**OPDRACHT**: Geef alle regels uit de gegevens hieronder weer als genummerde lijst, zonder lege regels. Laat de afbeeldingen weg.

○ ○ ○ ○ ○

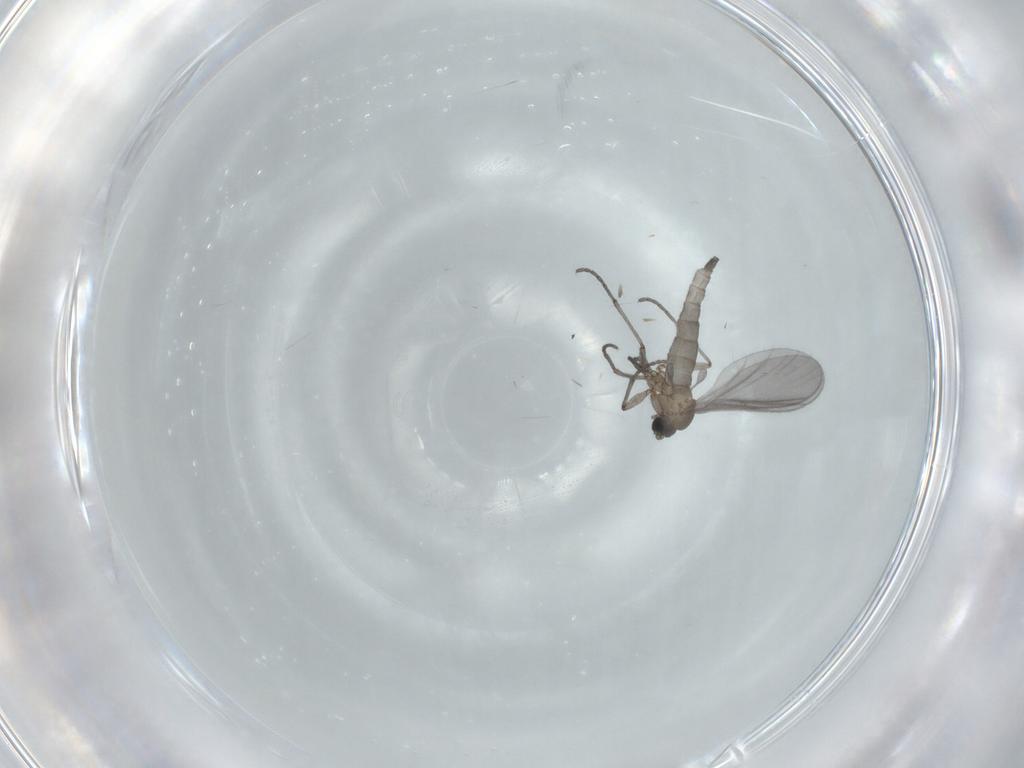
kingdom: Animalia
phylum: Arthropoda
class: Insecta
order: Diptera
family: Sciaridae
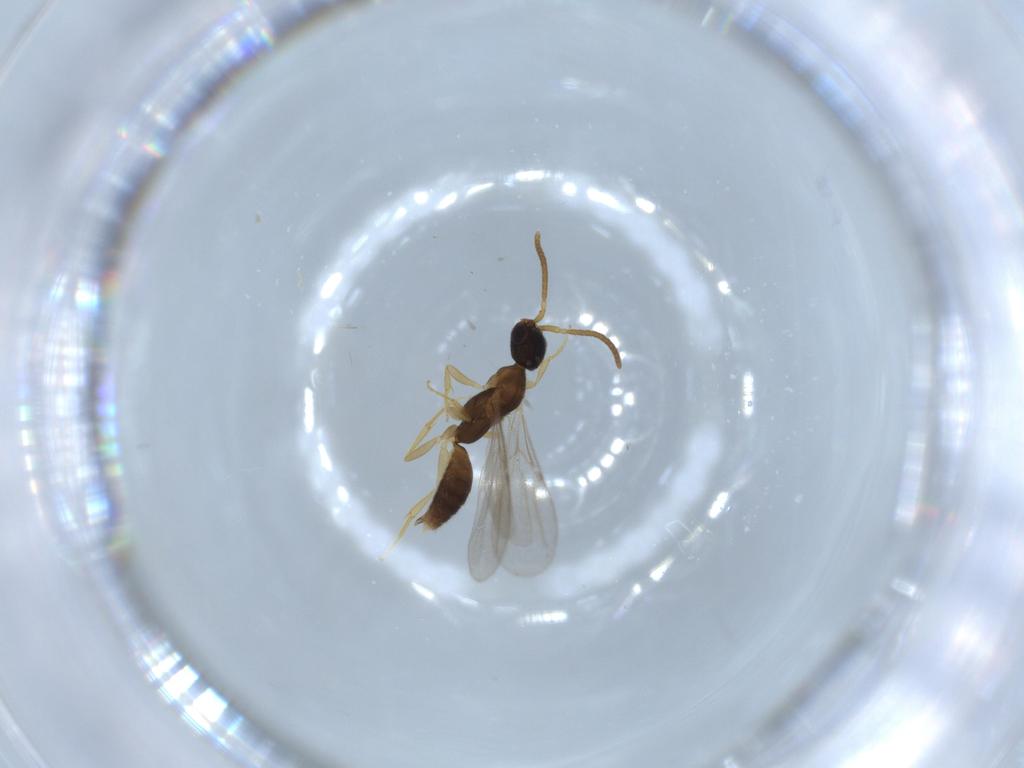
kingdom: Animalia
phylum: Arthropoda
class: Insecta
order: Hymenoptera
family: Bethylidae
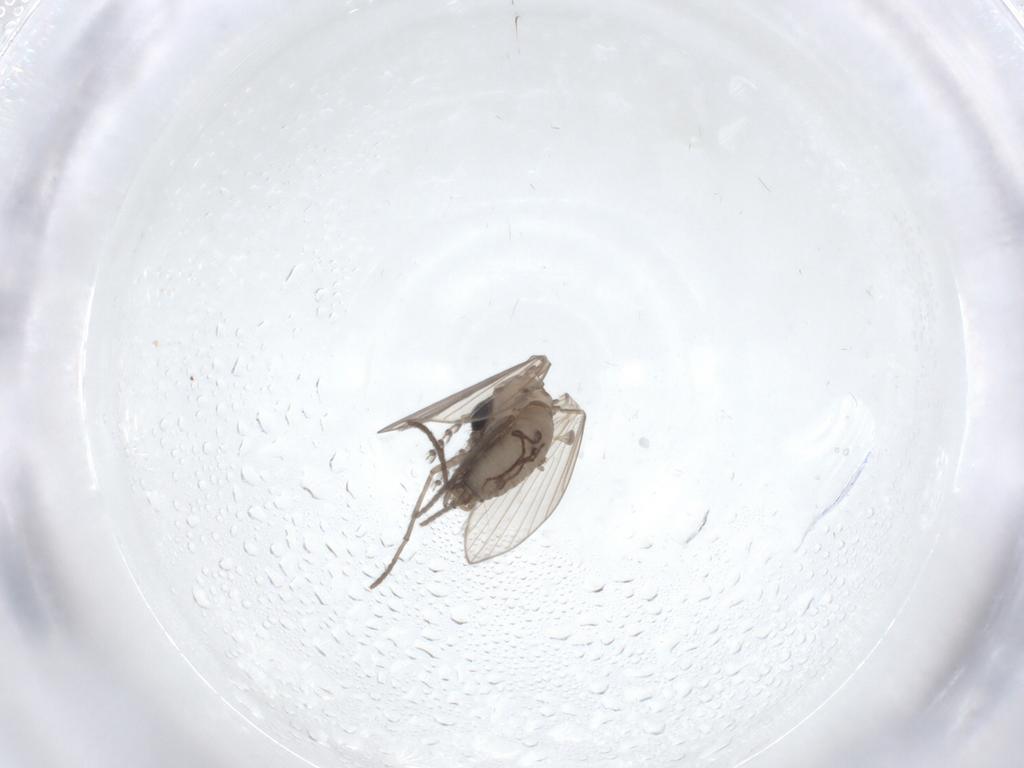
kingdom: Animalia
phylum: Arthropoda
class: Insecta
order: Diptera
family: Psychodidae
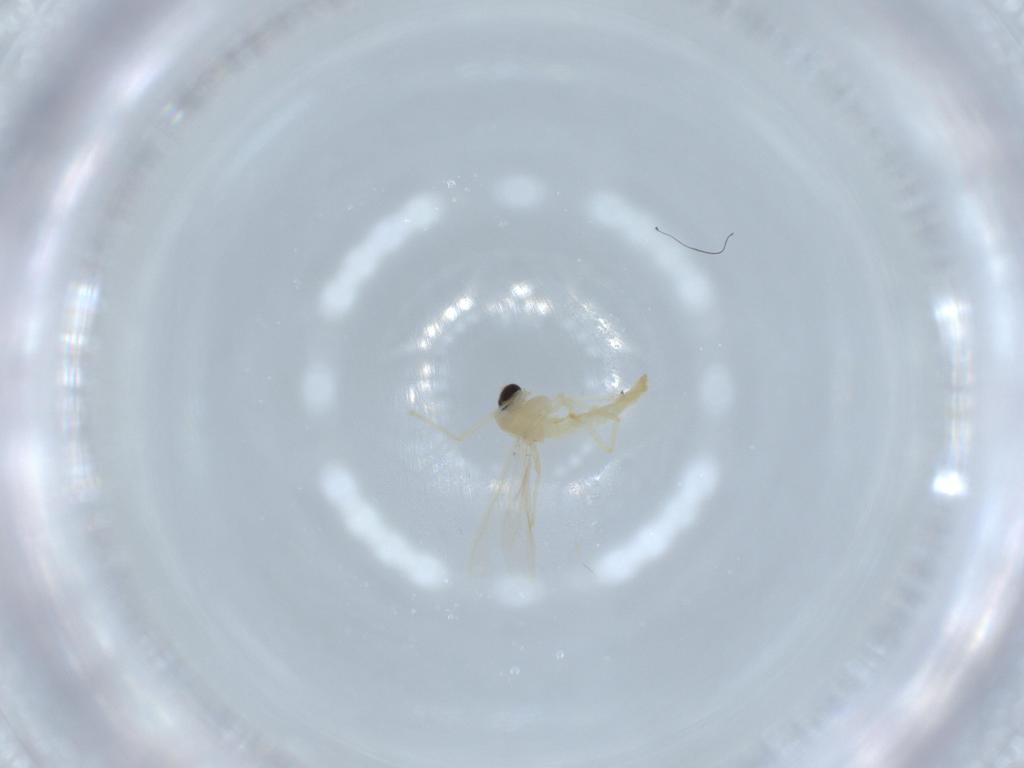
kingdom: Animalia
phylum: Arthropoda
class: Insecta
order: Diptera
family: Cecidomyiidae
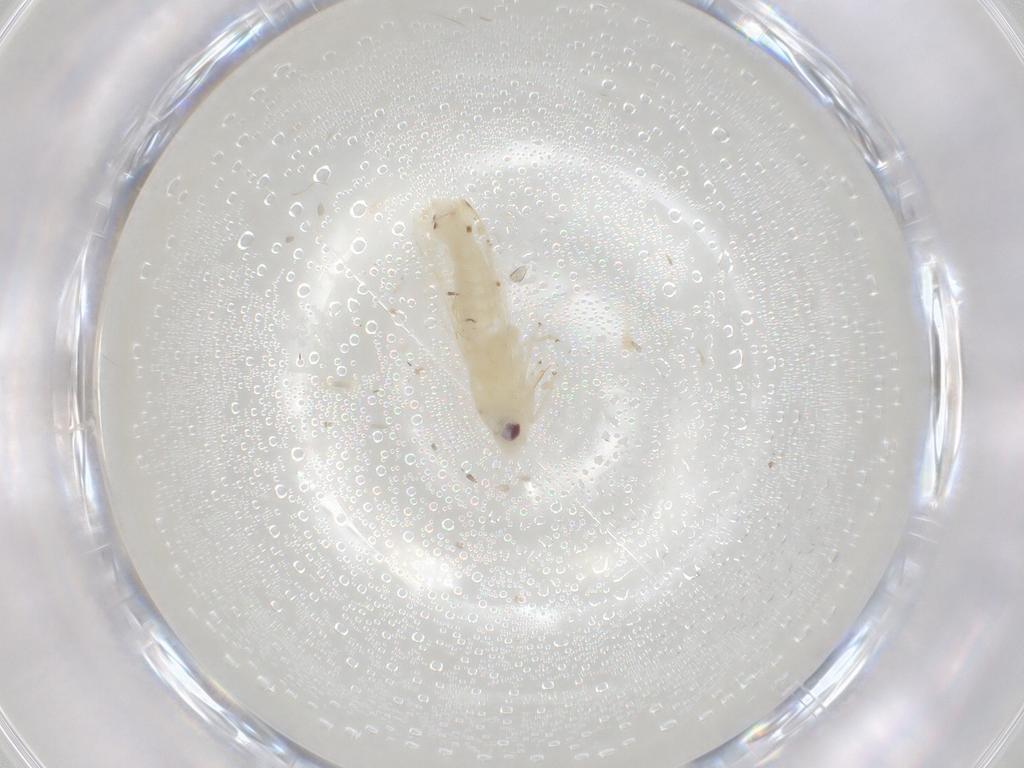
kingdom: Animalia
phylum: Arthropoda
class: Insecta
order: Hemiptera
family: Cicadellidae
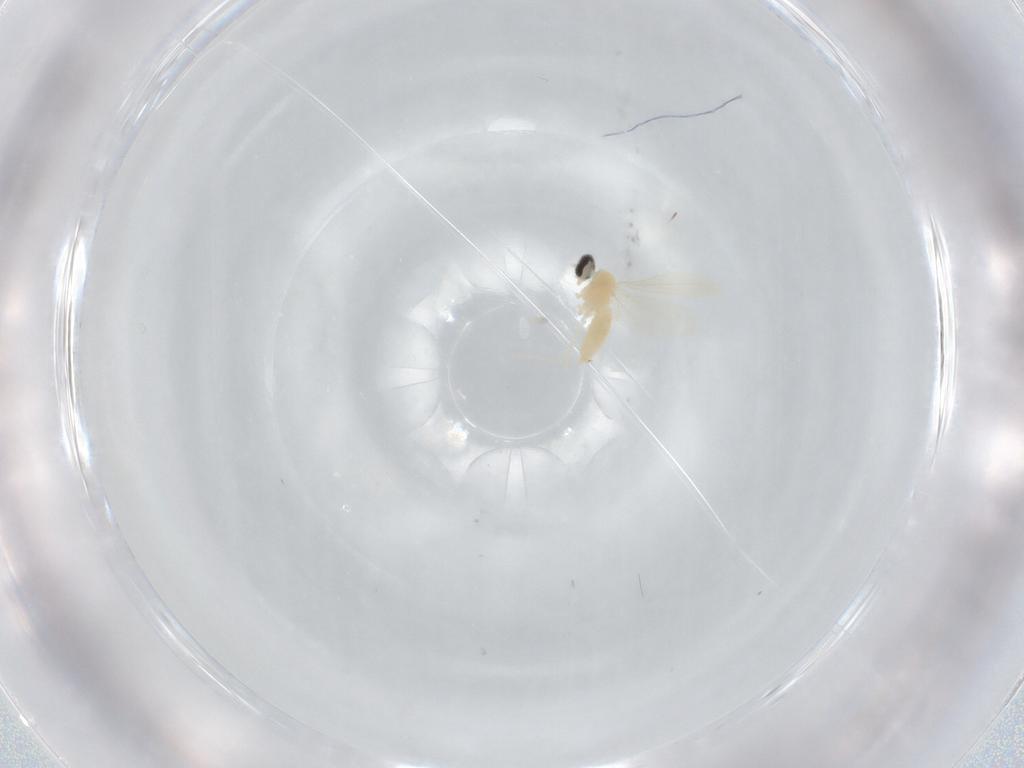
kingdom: Animalia
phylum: Arthropoda
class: Insecta
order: Diptera
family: Cecidomyiidae
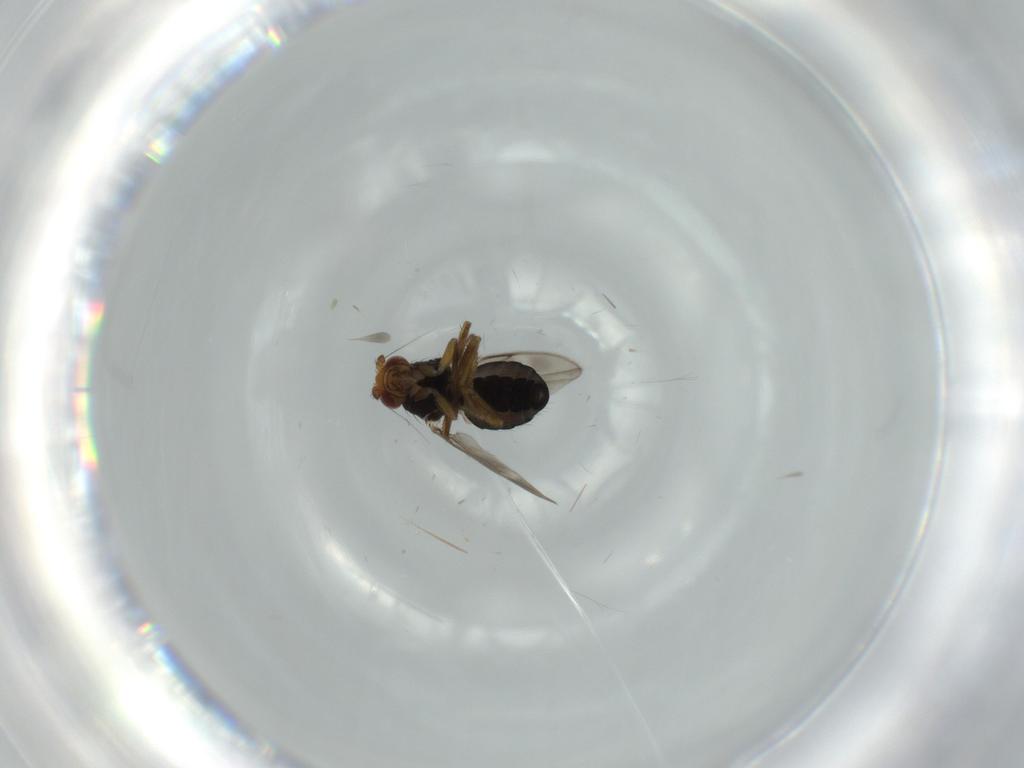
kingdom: Animalia
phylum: Arthropoda
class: Insecta
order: Diptera
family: Sphaeroceridae
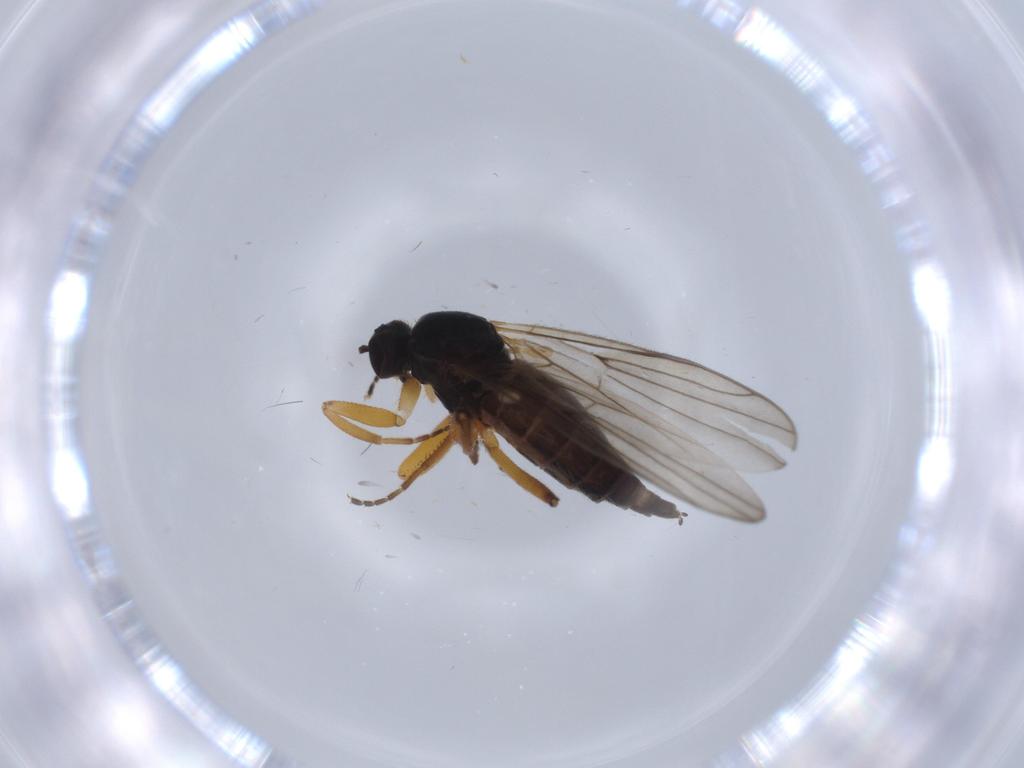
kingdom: Animalia
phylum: Arthropoda
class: Insecta
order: Diptera
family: Hybotidae
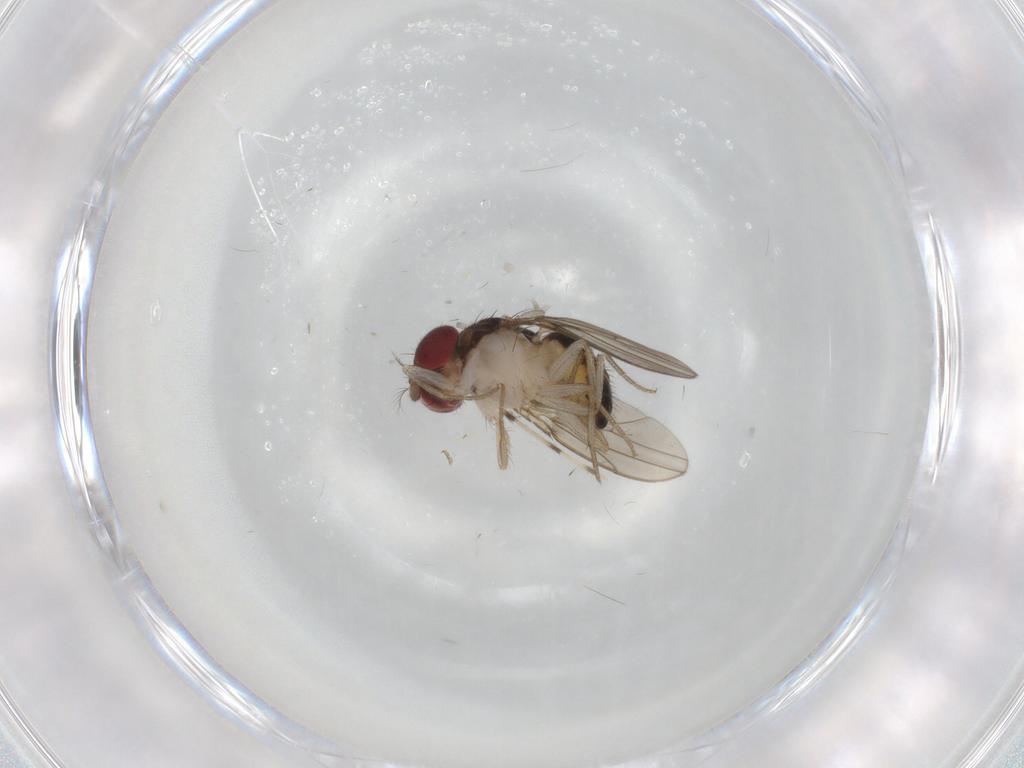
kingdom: Animalia
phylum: Arthropoda
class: Insecta
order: Diptera
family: Drosophilidae
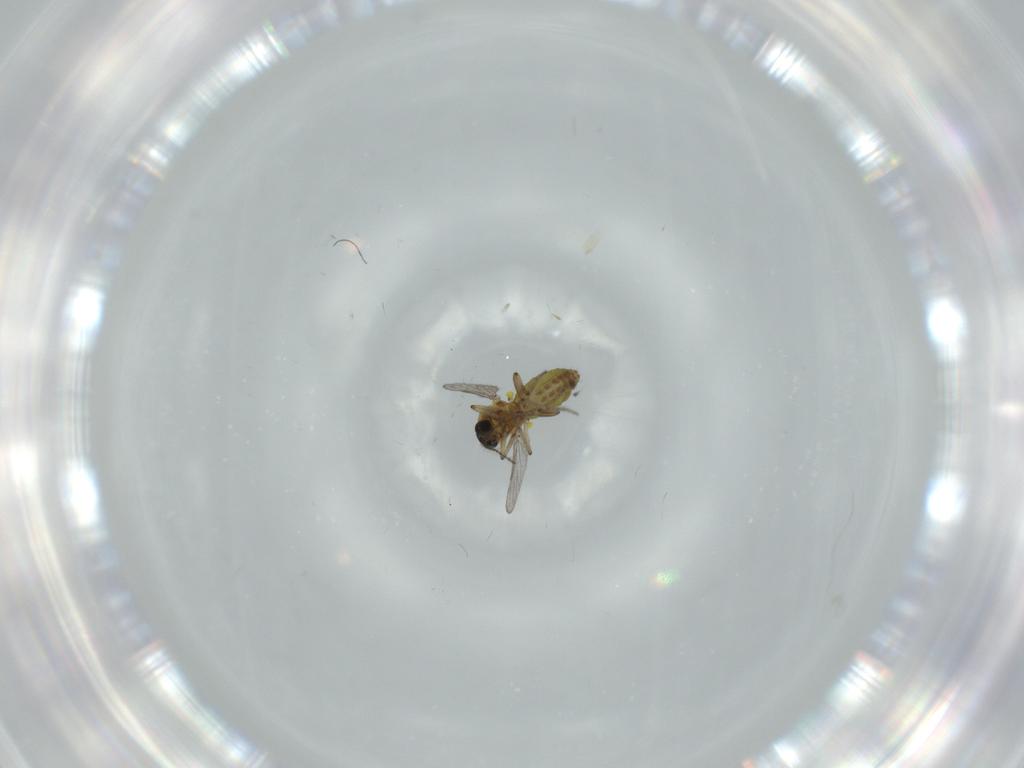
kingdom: Animalia
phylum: Arthropoda
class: Insecta
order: Diptera
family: Ceratopogonidae
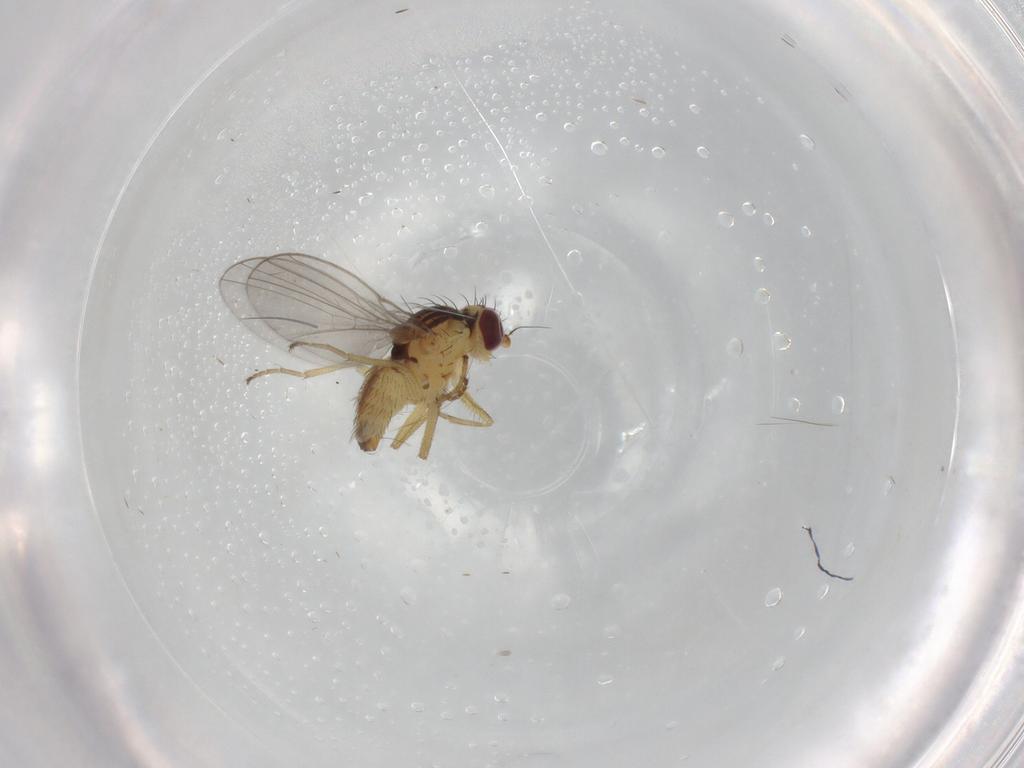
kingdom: Animalia
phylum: Arthropoda
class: Insecta
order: Diptera
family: Agromyzidae
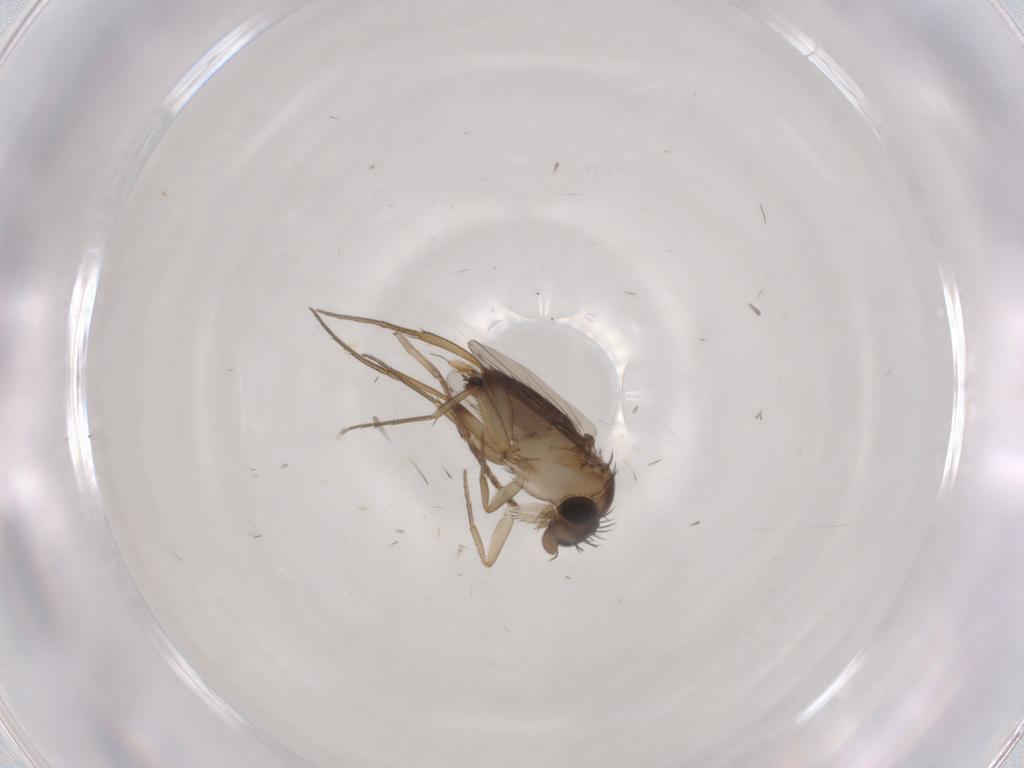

○ ○ ○ ○ ○

**ANTWOORD**:
1. kingdom: Animalia
2. phylum: Arthropoda
3. class: Insecta
4. order: Diptera
5. family: Sciaridae
6. kingdom: Animalia
7. phylum: Arthropoda
8. class: Insecta
9. order: Hymenoptera
10. family: Bethylidae
11. kingdom: Animalia
12. phylum: Arthropoda
13. class: Insecta
14. order: Diptera
15. family: Psychodidae
16. kingdom: Animalia
17. phylum: Arthropoda
18. class: Insecta
19. order: Diptera
20. family: Cecidomyiidae
21. kingdom: Animalia
22. phylum: Arthropoda
23. class: Insecta
24. order: Hemiptera
25. family: Cicadellidae
26. kingdom: Animalia
27. phylum: Arthropoda
28. class: Insecta
29. order: Diptera
30. family: Cecidomyiidae
31. kingdom: Animalia
32. phylum: Arthropoda
33. class: Insecta
34. order: Diptera
35. family: Sphaeroceridae
36. kingdom: Animalia
37. phylum: Arthropoda
38. class: Insecta
39. order: Diptera
40. family: Hybotidae
41. kingdom: Animalia
42. phylum: Arthropoda
43. class: Insecta
44. order: Diptera
45. family: Drosophilidae
46. kingdom: Animalia
47. phylum: Arthropoda
48. class: Insecta
49. order: Diptera
50. family: Ceratopogonidae
51. kingdom: Animalia
52. phylum: Arthropoda
53. class: Insecta
54. order: Diptera
55. family: Agromyzidae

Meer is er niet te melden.